» **ACTIVITY**: Your answer should be the lines from the one containing "802 members can" through the final line below, copied exactly.

» **Transcribed page contents**:
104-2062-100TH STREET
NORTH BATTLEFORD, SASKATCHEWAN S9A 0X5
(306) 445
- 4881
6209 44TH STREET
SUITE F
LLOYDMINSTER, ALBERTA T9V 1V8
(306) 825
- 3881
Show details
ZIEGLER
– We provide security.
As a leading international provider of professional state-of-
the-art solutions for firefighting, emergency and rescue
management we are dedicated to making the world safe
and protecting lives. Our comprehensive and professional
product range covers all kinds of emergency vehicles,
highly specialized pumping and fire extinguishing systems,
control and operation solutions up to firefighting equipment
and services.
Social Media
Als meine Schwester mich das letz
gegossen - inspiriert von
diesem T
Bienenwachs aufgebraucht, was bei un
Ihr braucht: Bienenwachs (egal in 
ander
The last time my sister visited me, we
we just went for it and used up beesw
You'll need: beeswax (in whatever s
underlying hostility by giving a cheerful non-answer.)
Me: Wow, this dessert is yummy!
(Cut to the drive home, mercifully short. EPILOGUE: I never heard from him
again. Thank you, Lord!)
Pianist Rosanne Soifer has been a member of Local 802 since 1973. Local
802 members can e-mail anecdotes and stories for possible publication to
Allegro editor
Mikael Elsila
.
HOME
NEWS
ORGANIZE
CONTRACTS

» **SOLVED EXERCISE**:
802 members can e-mail anecdotes and stories for possible publication to
Allegro editor
Mikael Elsila
.
HOME
NEWS
ORGANIZE
CONTRACTS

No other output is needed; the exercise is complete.